Robert Rauschenberg’s White paintings summarise this dilemma: they are just white canvases, but the spectators’ shadows make them alive. So what if the spectator doesn’t need permission to complete the artwork with some personal shadows? If I decide not to decode the message, but instead to find my own way into the performance? Can I just step inside a painting and take a walk to see what is behind a tree? This is not about usurping the artist’s right, but about forming a new kind of attitude as a spectator. Because behind that tree that wouldn’t exist without the painter, there may be a secret lake that wouldn’t be discovered without the spectator. The artist presents a world and gives a guide to us, but we have the choice not to accept it. You don’t need a superpower to find your own way inside, but you have to keep in mind that some artwork can be dangerous for the naïve explorer (for example I do not recommend you get lost without a guide in the world of Kuan-Hsiang Liu and Ching-Ying Chien’s Kids).

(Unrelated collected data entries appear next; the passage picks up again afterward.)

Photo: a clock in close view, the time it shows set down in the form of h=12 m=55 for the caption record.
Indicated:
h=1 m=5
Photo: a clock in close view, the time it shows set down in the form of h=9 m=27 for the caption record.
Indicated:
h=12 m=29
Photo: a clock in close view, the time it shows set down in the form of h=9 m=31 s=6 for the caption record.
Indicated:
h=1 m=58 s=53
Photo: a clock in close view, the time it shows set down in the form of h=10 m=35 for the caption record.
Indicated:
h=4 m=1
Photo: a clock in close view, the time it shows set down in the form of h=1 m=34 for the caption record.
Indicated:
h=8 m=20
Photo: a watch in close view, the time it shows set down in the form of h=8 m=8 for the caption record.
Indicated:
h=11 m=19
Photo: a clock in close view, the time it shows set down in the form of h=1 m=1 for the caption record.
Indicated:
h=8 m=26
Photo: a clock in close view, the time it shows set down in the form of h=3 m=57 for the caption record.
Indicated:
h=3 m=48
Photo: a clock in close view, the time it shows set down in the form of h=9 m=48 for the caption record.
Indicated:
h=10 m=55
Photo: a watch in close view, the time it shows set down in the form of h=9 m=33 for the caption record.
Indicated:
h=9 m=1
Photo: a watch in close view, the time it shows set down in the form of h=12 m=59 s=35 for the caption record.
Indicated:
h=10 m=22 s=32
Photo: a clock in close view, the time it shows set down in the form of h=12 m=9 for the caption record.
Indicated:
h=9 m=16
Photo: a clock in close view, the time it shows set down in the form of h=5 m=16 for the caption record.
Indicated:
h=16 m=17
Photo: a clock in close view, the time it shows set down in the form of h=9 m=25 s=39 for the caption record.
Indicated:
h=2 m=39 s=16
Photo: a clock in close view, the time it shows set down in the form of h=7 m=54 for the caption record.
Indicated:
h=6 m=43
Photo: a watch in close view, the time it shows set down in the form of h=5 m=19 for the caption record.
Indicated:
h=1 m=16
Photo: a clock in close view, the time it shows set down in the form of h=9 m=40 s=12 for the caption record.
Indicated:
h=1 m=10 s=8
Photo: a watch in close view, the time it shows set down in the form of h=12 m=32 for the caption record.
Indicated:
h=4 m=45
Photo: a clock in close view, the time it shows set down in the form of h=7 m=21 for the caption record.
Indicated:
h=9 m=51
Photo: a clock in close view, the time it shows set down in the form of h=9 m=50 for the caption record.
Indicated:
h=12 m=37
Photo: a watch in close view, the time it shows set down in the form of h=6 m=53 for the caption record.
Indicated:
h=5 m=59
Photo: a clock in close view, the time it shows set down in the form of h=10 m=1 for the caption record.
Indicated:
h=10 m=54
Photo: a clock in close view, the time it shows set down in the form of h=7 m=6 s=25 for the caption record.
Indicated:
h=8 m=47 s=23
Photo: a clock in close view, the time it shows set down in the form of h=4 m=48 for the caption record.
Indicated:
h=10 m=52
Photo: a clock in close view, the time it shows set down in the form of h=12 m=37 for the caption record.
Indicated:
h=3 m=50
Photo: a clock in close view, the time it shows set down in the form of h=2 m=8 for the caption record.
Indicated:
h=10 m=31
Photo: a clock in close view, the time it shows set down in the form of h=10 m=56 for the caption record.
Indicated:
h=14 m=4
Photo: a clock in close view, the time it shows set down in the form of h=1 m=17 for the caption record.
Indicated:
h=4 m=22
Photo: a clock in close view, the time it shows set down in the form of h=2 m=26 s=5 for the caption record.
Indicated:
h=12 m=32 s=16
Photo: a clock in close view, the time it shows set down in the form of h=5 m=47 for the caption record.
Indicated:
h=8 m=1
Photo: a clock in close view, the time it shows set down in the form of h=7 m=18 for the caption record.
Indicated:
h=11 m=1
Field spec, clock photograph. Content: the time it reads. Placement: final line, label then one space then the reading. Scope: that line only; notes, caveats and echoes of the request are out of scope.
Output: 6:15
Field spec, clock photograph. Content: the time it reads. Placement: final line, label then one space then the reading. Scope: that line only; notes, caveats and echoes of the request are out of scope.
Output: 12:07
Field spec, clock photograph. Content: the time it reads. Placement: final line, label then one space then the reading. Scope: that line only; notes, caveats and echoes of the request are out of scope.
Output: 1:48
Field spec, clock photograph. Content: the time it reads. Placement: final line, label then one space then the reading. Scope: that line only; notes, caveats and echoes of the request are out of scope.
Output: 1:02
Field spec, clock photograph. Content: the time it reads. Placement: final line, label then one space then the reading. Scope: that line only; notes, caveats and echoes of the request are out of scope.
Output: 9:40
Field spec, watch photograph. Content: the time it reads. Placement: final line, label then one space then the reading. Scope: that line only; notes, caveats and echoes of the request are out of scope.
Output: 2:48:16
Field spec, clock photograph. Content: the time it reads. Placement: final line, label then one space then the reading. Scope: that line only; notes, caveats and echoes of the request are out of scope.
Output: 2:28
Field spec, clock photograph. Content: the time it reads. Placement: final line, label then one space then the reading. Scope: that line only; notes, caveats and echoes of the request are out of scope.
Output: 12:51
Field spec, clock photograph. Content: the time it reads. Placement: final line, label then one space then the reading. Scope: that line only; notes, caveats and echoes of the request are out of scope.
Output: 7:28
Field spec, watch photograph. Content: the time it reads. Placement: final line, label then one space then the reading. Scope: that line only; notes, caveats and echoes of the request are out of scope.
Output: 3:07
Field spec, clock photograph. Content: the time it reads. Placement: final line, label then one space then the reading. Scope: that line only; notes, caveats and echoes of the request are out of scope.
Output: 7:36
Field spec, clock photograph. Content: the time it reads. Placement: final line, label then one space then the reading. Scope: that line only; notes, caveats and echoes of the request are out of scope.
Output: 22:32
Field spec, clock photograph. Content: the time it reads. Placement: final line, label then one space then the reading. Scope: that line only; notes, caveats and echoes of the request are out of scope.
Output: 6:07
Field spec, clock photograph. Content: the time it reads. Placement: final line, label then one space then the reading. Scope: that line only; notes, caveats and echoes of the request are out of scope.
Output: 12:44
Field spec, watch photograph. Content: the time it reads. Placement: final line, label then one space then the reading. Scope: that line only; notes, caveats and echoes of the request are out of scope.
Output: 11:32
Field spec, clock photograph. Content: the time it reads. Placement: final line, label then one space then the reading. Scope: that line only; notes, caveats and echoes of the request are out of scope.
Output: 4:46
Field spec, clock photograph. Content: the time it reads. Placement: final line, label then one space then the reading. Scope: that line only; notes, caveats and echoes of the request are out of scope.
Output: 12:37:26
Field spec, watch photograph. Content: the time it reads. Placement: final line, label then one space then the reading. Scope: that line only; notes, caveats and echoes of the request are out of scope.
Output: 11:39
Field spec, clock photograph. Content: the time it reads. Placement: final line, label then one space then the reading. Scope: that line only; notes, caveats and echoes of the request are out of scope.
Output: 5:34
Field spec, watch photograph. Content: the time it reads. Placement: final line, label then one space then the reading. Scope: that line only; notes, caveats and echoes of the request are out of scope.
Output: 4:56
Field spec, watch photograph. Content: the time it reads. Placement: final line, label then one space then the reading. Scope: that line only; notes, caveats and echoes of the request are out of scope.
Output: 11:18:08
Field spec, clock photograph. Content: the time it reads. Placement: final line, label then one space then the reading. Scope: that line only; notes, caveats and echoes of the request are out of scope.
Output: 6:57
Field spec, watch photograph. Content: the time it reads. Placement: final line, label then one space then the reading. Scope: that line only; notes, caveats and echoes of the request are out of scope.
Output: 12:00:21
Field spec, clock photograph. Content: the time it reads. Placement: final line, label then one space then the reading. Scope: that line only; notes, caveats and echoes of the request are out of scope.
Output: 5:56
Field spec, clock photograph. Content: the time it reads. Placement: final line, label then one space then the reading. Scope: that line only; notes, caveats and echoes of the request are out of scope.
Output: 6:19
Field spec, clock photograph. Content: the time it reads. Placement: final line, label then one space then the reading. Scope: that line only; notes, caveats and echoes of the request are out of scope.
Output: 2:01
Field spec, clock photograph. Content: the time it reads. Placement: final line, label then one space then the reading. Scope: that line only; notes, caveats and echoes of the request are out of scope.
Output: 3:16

When I watched Vera Ondrašikova’s Guide, I found that the message wasn’t really interesting for me (they said everything about it in the synopsis). There was no space for my shadows. The piece didn’t let me inside, so I felt excluded. But being outside is boring, so I paid attention to the presence instead of the meaning – and fortunately the presence let me inside.

For me, the protagonist of the work became not the two selves of the man in this performance, but the origin of the light: the vanishing point of the radiant perspective of light, which acts like an inverse Big Bang. It creates the space known by us; the three dimensions which gives form to the bodies that make movement possible. From this point of view, the whole performance is a journey through the genesis of the space – and in this story, the drama of the two guys is a negligible chapter. Maybe my interpretation is very far from the original artistic conception, but the time when art was born between the artist and the artwork is long gone. Now this is a game with three players. That is why dance is art, not information.